Input for this task:
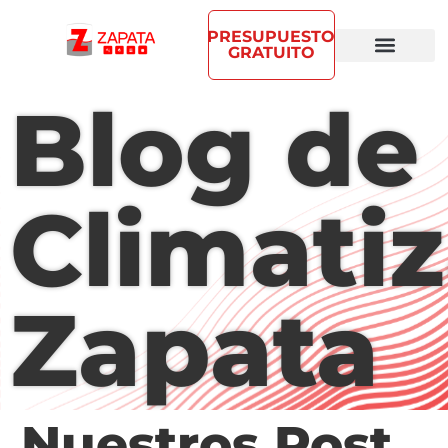
PRESUPUESTO
GRATUITO
Blog de
Climati
Zapata
Nuestros Post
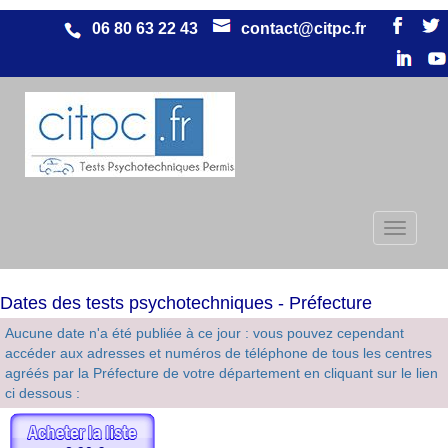
06 80 63 22 43
contact@citpc.fr
Dates des tests psychotechniques - Préfecture
Aucune date n'a été publiée à ce jour : vous pouvez cependant
accéder aux adresses et numéros de téléphone de tous les centres
agréés par la Préfecture de votre département en cliquant sur le lien
ci dessous :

Exercise prompt:
Turn every line of text from the records into a single numbered list. Skip blank lines and leave the pictures out.

Your response:
1. PRESUPUESTO
2. GRATUITO
3. Blog de
4. Climati
5. Zapata
6. Nuestros Post
7. 06 80 63 22 43
8. contact@citpc.fr
9. Dates des tests psychotechniques - Préfecture
10. Aucune date n'a été publiée à ce jour : vous pouvez cependant
11. accéder aux adresses et numéros de téléphone de tous les centres
12. agréés par la Préfecture de votre département en cliquant sur le lien
13. ci dessous :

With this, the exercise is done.